Ora che questo taglio è stato, fortunatamente, rivalutato, è facilmente reperibile con il pregio di avere un’ ottima resa ed un prezzo contenuto.

Da provare anche nel bollito misto.

Questa preparazione è straordinaria anche con la polenta o con un buon purè.

Non ho aggiunto grassi e questo rende il piatto più leggero di quanto possa apparire.

Cosa mi serve:

  • 1 guancia di manzo
  • 1 costa di sedano
  • 1 cipolla
  • 1 spicchio d’aglio
  • rosmarino
  • 1 foglia di alloro
  • vino rosso corposo di buona qualità ( ho usato il Merlot)

Come ho fatto:

ho rosolato in una pentola antiaderente il guanciale, prima dalla parte più grassa, l’ho messoo in una pentola di coccio assieme alle verdure tagliate grossolanamente (se avete la carota mettetela), l’ho rosolato per qualche minuto e coperto col vino, evaporato l’alcol ho aggiunto il rosmarino e la foglia di alloro, ho coperto e lasciato sulla fiamma bassa  per 2 ore.

L’ho tolto dalla pentola e passato il sugo nel passaverdure.

Io l’ho servito intero (ho un carnivoro a casa!) ma si può tagliarlo a fette, ho aggiunto il sughetto  ed  ho servito con i vermicelli di riso (o altra pasta a piacere) , che non vanno cotti ma fatti rinvenire in acqua bollente (io prima li lavo in acqua fredda).

Questa è una ricetta che fa parte della “cucina di casa”, quella senza effetti speciali, la cucina delle sere fredde d’inverno, ricette che riscaldano anche il cuore…

Essendo rimasto ancora un certo languorino, ho aggiunto un carciofo alla Giudia, ricetta presa dal mio vecchio Talismano della felicità, che questa volta non mi ha deluso.

Il carciofo era enorme e quindi non ha l’aspetto solito ma, vi garantisco che è stato mooooolto apprezzato.


Pancetta fresca all’aceto balsamico

Questo è un piatto che faccio raramente, ma quando lo faccio lo mangio di gusto, certo non è dietetico, ma qualche volta fa bene trasgredire.

Non ci sono né dosi  né pesi, servono  solo la pancetta e l’aceto balsamico.

Si prende la pancetta fresca tagliata a fette sottili, la si fa sbollentare per sgrassarla.

Si mette in una pentola antiaderente e si rosola, alla fine  irrorarla con abbondante aceto balsamico,

si fa evaporare ed è pronto il piatto.

Se piace,  salare alla fine.

Quasi quasi mi vergogno a postarla, ma questo è il mio quaderno di ricette..quindi…rischio!


Cuoricini di polenta con porcini..

cuori di polenta con porcini 18-10-2010

Questi cuoricini li avevo preparati mesi fa, dopo un pomeriggio  trascorso a funghi, dò un idea per un antipastino, si possono usare funghi coltivati o funghi surgelati.

Non ho le dosi, ognuno può regolarsi secondo le esigenze.

Cosa mi serve:

  • funghi  a piacere, sia nella qualità che nella quantità,
  • cipollotto,
  • foglioline fresche di coriandolo/prezzemolo,
  • burro chiarificato,
  • formaggio a piacere (io Sbrinz),
  • polenta, gialla o bianca: la faccio con la MDP 1 litro di acqua bollente, 300 g. di farina di mais, sale, programma “marmellate”, sulla macchina del LIDL programma 11 (1h e 20).

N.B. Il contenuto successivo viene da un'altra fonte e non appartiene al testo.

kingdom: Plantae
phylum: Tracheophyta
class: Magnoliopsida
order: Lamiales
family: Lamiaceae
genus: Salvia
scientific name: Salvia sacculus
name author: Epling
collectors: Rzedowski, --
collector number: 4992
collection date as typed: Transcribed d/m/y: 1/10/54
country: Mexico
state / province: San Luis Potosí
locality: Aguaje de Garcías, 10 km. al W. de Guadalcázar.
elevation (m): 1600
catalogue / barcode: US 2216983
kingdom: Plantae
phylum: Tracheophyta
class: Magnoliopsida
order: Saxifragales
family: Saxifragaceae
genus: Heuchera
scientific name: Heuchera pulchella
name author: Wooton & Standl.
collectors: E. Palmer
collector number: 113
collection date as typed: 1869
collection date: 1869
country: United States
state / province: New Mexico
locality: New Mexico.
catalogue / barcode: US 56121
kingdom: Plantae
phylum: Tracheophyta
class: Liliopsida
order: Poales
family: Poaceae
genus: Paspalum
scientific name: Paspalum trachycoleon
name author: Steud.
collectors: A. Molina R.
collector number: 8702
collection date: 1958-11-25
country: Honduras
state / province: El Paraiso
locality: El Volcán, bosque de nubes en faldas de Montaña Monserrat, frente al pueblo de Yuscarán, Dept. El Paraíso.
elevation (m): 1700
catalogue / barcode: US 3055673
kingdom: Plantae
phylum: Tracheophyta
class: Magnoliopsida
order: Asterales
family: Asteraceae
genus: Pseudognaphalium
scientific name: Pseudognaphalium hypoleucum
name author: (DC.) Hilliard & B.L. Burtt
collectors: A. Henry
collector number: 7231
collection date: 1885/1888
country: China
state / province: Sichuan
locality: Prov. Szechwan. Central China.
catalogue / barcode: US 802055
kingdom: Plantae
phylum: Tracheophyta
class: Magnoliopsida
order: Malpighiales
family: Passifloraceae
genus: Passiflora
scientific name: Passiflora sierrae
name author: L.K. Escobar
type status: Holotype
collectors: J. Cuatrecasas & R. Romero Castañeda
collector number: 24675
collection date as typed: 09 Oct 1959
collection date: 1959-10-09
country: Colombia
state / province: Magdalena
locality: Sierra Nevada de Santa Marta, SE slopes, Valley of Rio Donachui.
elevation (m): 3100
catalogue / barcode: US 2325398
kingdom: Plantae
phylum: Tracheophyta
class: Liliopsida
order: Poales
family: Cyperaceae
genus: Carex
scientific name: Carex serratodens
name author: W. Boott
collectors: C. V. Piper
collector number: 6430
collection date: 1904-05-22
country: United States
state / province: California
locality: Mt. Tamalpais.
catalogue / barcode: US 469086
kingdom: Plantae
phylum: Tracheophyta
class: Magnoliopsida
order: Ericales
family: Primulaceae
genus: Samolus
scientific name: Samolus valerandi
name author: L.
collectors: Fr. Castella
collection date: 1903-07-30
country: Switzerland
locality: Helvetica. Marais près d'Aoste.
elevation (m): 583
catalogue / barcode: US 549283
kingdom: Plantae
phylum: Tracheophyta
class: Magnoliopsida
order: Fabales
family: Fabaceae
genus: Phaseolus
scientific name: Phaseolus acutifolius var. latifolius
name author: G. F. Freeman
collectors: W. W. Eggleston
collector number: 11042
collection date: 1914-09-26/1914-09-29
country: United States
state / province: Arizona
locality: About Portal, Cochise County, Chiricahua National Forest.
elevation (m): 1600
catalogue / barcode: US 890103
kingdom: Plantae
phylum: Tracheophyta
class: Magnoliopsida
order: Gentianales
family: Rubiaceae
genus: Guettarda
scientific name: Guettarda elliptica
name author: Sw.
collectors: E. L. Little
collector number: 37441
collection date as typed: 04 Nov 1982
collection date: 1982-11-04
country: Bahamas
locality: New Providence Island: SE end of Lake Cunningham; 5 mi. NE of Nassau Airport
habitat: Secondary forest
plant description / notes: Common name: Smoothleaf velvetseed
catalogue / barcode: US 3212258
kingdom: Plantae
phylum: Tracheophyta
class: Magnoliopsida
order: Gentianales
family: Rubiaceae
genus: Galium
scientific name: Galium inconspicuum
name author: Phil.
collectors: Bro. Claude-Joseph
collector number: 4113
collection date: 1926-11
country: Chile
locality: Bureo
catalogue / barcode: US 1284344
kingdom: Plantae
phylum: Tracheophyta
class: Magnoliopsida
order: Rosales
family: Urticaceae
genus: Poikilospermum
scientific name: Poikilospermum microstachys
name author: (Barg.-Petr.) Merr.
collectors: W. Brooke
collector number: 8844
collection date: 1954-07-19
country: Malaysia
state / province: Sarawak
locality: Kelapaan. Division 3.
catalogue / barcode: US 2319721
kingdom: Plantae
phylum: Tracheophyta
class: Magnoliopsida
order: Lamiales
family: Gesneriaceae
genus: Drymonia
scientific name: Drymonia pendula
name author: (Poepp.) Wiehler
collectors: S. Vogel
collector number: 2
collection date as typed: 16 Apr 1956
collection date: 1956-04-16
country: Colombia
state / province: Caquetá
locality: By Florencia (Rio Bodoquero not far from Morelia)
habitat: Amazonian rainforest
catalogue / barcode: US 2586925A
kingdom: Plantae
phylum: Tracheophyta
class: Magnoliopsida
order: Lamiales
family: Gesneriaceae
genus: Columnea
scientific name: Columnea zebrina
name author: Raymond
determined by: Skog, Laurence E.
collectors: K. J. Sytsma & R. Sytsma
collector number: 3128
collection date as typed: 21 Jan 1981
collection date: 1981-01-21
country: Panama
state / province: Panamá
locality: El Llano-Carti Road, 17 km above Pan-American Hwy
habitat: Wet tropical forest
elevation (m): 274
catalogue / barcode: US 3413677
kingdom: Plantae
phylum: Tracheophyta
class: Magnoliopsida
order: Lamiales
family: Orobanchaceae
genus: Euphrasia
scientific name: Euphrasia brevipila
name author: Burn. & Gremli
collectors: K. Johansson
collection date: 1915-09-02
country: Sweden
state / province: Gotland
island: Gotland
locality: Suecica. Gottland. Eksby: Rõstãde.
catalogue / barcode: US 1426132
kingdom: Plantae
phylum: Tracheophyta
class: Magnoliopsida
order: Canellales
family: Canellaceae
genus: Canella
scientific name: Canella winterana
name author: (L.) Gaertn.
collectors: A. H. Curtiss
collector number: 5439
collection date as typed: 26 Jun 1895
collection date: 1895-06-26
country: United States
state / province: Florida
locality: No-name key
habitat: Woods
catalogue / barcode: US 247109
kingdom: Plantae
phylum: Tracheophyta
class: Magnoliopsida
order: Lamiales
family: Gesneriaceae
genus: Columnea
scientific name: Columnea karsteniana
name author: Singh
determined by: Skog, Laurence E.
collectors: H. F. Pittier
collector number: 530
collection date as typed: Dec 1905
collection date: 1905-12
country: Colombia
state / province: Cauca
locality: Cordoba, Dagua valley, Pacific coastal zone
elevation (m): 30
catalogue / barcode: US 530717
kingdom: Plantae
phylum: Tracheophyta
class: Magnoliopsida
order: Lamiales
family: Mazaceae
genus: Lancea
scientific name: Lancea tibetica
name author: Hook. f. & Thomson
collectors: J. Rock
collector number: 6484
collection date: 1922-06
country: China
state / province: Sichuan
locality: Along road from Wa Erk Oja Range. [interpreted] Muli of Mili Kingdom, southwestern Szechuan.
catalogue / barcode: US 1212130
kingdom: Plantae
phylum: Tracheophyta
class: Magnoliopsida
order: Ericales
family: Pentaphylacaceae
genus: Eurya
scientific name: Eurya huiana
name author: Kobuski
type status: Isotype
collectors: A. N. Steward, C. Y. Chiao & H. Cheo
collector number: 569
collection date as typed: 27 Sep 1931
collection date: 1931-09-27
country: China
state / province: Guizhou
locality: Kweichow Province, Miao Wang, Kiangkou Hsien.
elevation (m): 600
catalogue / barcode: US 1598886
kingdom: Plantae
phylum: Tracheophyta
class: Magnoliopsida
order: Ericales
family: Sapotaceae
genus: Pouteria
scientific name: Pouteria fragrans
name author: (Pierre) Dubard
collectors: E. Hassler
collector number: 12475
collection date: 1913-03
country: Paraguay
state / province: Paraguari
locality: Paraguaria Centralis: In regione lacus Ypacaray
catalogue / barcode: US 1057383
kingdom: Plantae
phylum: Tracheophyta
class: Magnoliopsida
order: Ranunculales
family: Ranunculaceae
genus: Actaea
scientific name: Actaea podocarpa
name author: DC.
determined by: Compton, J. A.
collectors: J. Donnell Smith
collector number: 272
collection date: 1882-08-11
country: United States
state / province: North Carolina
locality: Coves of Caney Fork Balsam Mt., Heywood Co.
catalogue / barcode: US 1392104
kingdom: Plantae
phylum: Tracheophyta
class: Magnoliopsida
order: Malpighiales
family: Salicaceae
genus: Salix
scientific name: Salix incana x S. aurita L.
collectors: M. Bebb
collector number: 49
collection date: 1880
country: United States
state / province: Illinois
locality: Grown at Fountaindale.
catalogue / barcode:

Appena rovesciata sul tagliere, usando un coppapasta (ho usato uno a cuore unto d’olio), ricavo la forma e la scavo al centro.

Dopo aver cotto i funghi in poco burro chiarificato assieme al cipollotto tritato finemente, li metto nell’incavo creato in precedenza nella formina.

Metto il cuoricino in una teglia da forno, aggiungo dei fiocchetti di burro ed una spolverata di Sbrinz o parmigiano.

Essendo tutti gli ingredienti già cotti , inforno a 200°C il tempo necessario per formare la crosticina.

Può essere anche un riciclo… E che riciclo!